Directions = Format as a numbered list the lines of the items below, starting at the line that contains "locality: Mera." and ending at the last line of the items, omitting any blank lines.
## BEGIN Source data
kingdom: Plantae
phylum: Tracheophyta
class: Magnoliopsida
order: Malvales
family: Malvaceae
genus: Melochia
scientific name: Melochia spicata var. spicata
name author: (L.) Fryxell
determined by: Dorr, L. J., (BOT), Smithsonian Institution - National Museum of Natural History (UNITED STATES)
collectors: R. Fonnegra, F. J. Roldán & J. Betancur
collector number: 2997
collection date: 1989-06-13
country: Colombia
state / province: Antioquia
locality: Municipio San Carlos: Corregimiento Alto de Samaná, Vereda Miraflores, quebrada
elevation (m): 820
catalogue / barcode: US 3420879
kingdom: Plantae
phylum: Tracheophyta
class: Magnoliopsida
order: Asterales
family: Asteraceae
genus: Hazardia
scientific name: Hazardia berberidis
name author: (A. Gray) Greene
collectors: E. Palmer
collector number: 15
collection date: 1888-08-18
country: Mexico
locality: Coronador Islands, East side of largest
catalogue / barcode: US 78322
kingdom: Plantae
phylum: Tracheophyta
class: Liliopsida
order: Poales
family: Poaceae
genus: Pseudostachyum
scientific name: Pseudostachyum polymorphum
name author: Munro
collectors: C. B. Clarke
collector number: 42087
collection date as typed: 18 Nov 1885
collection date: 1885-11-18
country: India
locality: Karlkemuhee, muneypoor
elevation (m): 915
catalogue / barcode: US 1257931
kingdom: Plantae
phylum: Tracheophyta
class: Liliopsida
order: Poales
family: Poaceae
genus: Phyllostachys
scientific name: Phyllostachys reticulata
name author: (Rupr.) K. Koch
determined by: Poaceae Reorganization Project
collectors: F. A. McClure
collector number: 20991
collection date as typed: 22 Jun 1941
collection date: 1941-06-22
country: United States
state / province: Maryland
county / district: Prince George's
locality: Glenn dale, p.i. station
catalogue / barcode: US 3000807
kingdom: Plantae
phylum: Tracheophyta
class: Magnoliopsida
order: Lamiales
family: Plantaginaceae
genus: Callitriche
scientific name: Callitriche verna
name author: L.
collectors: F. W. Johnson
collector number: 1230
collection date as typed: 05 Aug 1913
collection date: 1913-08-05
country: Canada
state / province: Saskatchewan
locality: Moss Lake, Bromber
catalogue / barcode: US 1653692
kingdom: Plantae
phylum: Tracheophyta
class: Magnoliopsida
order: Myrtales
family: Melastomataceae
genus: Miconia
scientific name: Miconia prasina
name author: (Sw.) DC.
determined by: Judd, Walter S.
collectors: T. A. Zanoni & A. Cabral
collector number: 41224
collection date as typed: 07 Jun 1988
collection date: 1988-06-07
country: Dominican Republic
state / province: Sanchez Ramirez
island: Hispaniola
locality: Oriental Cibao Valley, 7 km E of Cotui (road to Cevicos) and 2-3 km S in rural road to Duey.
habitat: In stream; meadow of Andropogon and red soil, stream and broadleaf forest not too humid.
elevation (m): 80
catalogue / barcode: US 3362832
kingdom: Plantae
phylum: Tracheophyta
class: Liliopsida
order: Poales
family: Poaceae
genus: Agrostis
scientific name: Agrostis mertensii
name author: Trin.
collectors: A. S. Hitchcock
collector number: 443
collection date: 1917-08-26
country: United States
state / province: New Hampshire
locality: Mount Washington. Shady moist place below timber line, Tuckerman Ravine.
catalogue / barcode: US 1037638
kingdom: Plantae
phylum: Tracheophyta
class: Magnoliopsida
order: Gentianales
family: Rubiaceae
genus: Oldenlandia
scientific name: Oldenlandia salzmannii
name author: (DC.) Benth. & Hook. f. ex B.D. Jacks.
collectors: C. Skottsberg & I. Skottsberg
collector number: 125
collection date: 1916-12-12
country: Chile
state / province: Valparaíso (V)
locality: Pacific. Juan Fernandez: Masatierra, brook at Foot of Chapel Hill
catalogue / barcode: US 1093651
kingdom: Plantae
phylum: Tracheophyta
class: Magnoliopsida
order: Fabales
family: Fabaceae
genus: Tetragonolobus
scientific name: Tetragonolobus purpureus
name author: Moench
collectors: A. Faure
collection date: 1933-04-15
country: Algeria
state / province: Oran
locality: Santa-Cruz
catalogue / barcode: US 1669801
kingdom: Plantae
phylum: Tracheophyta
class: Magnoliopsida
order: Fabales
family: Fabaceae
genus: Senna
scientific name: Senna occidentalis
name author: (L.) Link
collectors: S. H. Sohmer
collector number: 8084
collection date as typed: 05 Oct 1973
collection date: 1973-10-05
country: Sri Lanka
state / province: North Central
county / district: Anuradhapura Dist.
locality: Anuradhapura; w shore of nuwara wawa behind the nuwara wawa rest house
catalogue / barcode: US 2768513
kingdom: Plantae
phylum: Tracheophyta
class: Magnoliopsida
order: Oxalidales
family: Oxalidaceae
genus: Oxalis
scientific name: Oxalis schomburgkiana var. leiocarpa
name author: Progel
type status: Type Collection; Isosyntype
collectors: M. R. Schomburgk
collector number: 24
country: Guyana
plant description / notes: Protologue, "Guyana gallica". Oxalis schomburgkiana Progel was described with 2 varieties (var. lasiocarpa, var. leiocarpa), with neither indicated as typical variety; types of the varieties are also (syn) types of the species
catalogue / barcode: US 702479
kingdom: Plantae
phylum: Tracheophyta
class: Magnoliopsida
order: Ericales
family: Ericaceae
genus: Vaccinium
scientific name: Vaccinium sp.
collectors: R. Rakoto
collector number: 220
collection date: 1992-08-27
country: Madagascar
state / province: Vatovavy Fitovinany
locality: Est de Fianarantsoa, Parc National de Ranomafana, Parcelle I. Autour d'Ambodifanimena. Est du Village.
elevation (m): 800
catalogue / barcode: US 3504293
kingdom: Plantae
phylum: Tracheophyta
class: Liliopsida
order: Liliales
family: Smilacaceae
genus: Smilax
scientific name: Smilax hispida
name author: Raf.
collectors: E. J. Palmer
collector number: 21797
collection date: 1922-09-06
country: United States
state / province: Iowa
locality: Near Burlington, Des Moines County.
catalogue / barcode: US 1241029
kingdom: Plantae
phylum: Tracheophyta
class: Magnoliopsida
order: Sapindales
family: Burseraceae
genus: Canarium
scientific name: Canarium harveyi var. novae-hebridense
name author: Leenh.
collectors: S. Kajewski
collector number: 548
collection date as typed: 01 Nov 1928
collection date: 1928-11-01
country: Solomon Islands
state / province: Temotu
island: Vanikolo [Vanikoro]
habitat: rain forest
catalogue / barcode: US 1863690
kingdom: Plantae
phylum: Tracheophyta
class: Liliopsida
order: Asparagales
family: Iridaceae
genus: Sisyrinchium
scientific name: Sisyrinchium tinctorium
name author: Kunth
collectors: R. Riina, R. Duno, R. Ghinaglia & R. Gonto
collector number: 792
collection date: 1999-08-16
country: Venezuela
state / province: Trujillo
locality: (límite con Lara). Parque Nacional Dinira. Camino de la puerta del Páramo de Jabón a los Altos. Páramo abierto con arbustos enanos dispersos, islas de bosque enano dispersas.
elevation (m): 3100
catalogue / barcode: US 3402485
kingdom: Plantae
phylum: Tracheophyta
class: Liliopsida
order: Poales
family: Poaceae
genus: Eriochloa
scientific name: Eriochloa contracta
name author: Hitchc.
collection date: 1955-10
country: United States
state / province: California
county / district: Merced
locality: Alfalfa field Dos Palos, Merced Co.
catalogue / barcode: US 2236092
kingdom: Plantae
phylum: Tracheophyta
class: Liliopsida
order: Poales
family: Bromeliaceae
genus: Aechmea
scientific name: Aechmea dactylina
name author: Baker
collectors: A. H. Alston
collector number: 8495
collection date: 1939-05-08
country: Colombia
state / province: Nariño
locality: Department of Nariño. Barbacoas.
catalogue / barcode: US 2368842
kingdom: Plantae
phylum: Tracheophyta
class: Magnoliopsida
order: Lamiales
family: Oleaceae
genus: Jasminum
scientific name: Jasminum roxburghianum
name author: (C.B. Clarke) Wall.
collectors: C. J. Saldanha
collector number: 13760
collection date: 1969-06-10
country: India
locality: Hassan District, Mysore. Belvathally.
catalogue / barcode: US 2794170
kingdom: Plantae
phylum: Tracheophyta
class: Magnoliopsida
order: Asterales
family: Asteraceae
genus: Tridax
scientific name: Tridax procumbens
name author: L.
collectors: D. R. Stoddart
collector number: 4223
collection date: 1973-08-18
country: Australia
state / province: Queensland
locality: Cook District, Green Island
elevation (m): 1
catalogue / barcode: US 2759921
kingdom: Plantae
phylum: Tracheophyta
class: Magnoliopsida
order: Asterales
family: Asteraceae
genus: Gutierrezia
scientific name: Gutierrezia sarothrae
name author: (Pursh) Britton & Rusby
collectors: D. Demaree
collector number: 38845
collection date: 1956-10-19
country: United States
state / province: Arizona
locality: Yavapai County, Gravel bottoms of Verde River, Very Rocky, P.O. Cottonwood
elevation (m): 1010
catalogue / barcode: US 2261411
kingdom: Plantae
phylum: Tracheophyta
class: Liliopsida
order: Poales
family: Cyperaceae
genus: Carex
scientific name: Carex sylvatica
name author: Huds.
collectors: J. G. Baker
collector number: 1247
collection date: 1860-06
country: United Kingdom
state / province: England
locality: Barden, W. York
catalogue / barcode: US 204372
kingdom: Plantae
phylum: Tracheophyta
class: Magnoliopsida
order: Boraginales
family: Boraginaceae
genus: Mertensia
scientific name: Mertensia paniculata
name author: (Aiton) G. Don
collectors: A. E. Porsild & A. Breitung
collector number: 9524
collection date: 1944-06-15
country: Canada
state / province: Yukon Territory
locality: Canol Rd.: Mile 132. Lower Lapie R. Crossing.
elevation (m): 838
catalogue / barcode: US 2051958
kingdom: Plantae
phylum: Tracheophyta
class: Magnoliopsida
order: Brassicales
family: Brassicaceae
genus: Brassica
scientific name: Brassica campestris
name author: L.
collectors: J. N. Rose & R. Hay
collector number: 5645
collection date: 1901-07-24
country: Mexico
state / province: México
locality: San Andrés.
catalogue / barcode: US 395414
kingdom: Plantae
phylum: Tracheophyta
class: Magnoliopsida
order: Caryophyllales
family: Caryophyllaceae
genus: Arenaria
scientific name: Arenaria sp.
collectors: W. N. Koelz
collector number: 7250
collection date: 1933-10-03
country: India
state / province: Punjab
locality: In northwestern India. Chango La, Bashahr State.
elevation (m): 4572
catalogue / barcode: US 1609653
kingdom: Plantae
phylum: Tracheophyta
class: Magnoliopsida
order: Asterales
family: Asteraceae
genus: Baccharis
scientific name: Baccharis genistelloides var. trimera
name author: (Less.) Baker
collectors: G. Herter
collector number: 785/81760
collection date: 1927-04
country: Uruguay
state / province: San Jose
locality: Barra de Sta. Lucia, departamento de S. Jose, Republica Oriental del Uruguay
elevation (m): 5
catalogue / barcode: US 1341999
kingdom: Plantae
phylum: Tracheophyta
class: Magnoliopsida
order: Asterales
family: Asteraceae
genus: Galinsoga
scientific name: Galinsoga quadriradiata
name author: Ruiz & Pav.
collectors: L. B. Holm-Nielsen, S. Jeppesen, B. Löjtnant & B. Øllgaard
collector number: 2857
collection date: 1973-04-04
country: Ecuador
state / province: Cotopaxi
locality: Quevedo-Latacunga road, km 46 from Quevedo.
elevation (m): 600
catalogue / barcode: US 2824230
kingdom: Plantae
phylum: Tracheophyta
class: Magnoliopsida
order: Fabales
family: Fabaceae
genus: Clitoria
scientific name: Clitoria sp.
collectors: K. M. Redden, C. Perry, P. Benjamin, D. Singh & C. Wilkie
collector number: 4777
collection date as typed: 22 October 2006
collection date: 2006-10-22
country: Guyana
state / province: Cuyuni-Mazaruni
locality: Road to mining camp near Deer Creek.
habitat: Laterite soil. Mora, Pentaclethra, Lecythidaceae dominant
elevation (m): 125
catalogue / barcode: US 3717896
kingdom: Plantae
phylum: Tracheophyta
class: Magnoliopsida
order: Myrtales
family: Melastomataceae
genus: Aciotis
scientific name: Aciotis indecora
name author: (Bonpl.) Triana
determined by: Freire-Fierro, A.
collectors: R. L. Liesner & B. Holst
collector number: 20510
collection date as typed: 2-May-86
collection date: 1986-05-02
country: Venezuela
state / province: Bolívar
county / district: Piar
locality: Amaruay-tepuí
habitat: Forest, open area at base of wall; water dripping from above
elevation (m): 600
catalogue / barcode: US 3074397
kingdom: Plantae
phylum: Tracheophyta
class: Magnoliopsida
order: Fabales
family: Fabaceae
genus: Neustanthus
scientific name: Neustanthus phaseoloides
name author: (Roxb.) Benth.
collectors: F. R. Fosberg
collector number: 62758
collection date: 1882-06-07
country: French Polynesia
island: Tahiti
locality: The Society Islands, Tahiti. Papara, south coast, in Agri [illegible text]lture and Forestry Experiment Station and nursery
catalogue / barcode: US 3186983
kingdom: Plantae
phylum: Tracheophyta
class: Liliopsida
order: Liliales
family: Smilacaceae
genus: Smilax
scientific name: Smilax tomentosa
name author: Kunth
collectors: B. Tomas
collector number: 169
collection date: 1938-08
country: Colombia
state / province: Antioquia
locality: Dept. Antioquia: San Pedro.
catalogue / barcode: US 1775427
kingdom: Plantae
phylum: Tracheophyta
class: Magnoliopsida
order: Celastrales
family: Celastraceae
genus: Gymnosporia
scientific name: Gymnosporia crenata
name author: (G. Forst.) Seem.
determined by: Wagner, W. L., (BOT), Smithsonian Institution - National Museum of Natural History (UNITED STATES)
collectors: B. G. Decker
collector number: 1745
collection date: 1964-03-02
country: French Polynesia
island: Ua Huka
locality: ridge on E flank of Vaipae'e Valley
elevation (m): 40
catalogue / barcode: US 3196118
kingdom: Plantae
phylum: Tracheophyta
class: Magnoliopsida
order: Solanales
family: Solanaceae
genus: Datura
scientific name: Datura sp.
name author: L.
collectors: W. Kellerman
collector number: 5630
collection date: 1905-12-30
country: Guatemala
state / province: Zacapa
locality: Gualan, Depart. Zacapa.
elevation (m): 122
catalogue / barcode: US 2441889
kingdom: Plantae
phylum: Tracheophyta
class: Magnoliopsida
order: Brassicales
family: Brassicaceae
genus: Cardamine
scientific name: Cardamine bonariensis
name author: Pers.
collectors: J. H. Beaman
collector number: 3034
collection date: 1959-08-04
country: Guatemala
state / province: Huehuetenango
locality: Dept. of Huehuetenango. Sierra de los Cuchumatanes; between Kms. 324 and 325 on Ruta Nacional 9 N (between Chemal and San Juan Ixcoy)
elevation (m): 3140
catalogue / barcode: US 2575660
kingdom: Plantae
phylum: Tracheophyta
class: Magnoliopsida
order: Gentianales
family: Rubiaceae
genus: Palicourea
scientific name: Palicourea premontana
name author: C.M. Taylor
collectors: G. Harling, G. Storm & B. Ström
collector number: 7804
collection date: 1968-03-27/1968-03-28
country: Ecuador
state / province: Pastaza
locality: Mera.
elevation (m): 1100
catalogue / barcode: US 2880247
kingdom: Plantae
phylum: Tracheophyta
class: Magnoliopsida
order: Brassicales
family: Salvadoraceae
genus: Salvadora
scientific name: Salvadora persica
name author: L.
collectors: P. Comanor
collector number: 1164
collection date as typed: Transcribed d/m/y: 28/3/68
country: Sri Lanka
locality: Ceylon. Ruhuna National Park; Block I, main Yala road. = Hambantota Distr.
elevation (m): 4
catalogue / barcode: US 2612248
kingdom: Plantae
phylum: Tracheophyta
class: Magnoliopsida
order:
## END Source data
Answer to this task =
1. locality: Mera.
2. elevation (m): 1100
3. catalogue / barcode: US 2880247
4. kingdom: Plantae
5. phylum: Tracheophyta
6. class: Magnoliopsida
7. order: Brassicales
8. family: Salvadoraceae
9. genus: Salvadora
10. scientific name: Salvadora persica
11. name author: L.
12. collectors: P. Comanor
13. collector number: 1164
14. collection date as typed: Transcribed d/m/y: 28/3/68
15. country: Sri Lanka
16. locality: Ceylon. Ruhuna National Park; Block I, main Yala road. = Hambantota Distr.
17. elevation (m): 4
18. catalogue / barcode: US 2612248
19. kingdom: Plantae
20. phylum: Tracheophyta
21. class: Magnoliopsida
22. order:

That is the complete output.